Adrenalectomy Risk Score: An Original Preoperative Surgical Scoring System to Reduce Mortality and Morbidity After Adrenalectomy.

机构信息

General Endocrine Surgery, Lille University Hospital CHU Lille, EGID - UMR 1190, Translational Research Laboratory for Diabetes, Lille University, Lille, France.

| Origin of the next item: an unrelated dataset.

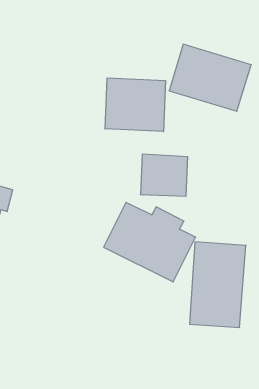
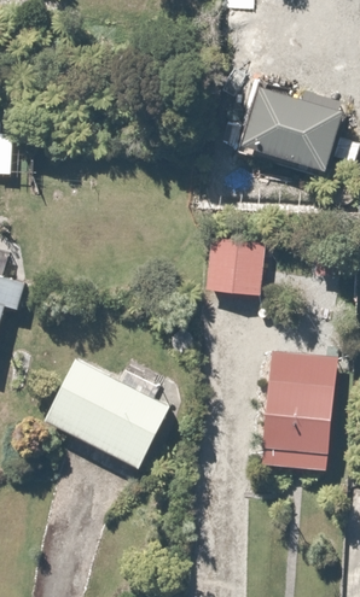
building: [105,78,165,132] -> none
building: [104,202,196,282] -> [50,359,174,467]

Lille University Hospital CHU Lille, EA 2694, Evaluation des technologies de santé et des pratiques médicales, Lille University, Lille, France.

出版信息

Ann Surg. 2019 Nov;270(5):813-819. doi: 10.1097/SLA.0000000000003526.

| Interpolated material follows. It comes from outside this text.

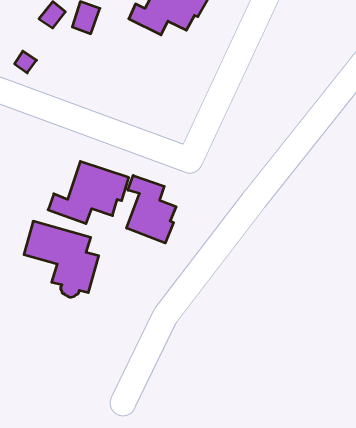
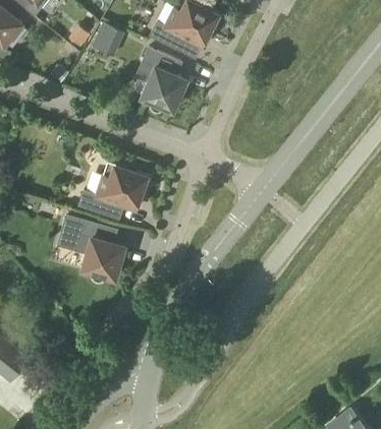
building: none -> [137,49,186,112]
building: [127,175,176,243] -> none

DOI:10.1097/SLA.0000000000003526
PMID:31592809
Abstract

OBJECTIVE

To explore the determinants of postoperative outcomes of adrenal surgery in order to build a proposition for healthcare improvement.

SUMMARY OF BACKGROUND DATA

Adrenalectomy is the recommended treatment for many benign and malignant adrenal diseases. Postoperative outcomes vary widely in the literature and their determinants remain ill-defined.

METHODS

We based this retrospective cohort study on the "Programme de médicalisation des systèmes d'information" (PMSI), a national database that compiles discharge abstracts for every admission to French acute health care facilities. Diagnoses identified during the admission were coded according to the French adaptation of the 10th edition of the International Classification of Diseases (ICD-10). PMSI abstracts for all patients discharged between January 2012 and December 2017 were extracted. We built an Adrenalectomy-risk score (ARS) from logistic regression and calculated operative volume and ARS thresholds defining high-volume centers and high-risk patients with the CHAID method.

RESULTS

During the 6-year period of the study, 9820 patients (age: 55 ± 14; F/M = 1.1) were operated upon for adrenal disease. The global 90-day mortality rate was 1.5% (n = 147). In multivariate analysis, postoperative mortality was independently associated with age ≥75 years [odds ratio (OR): 5.3; P < 0.001], malignancy (OR: 2.5; P < 0.001), Charlson score ≥2 (OR: 3.6; P < 0.001), open procedure (OR: 3.2; P < 0.001), reoperation (OR: 4.5; P < 0.001), and low hospital caseload (OR: 1.8; P = 0.010). We determined that a caseload of 32 patients/year was the best threshold to define high-volume centers and 20 ARS points the best threshold to define high-risk patients.

CONCLUSION

High-risk patients should be referred to high-volume centers for adrenal surgery.

摘要

目的

探讨肾上腺手术术后结局的决定因素,以期为改善医疗服务提出建议。

背景资料概要

肾上腺切除术是许多良性和恶性肾上腺疾病的推荐治疗方法。文献中术后结局差异很大,其决定因素仍不明确。

方法

我们基于“Programme de médicalisation des systèmes d'information”(PMSI)进行了这项回顾性队列研究,该数据库汇总了法国急性医疗机构每次住院的出院摘要。入院期间的诊断根据法国改编的第十版国际疾病分类(ICD-10)进行编码。提取了 2012 年 1 月至 2017 年 12 月期间所有出院患者的 PMSI 摘要。我们使用逻辑回归构建了肾上腺切除术风险评分(ARS),并使用 CHAID 方法计算了手术量和 ARS 阈值,以定义高容量中心和高危患者。

结果

在研究的 6 年期间,9820 例(年龄:55±14;F/M=1.1)患者因肾上腺疾病接受了手术。全球 90 天死亡率为 1.5%(n=147)。多变量分析显示,术后死亡率与年龄≥75 岁[比值比(OR):5.3;P<0.001]、恶性肿瘤(OR:2.5;P<0.001)、Charlson 评分≥2(OR:3.6;P<0.001)、开放手术(OR:3.2;P<0.001)、再次手术(OR:4.5;P<0.001)和医院低病例量(OR:1.8;P=0.010)独立相关。我们确定,每年 32 例患者的病例量是定义高容量中心的最佳阈值,20 分 ARS 是定义高危患者的最佳阈值。

结论

高危患者应转诊至高容量中心进行肾上腺手术。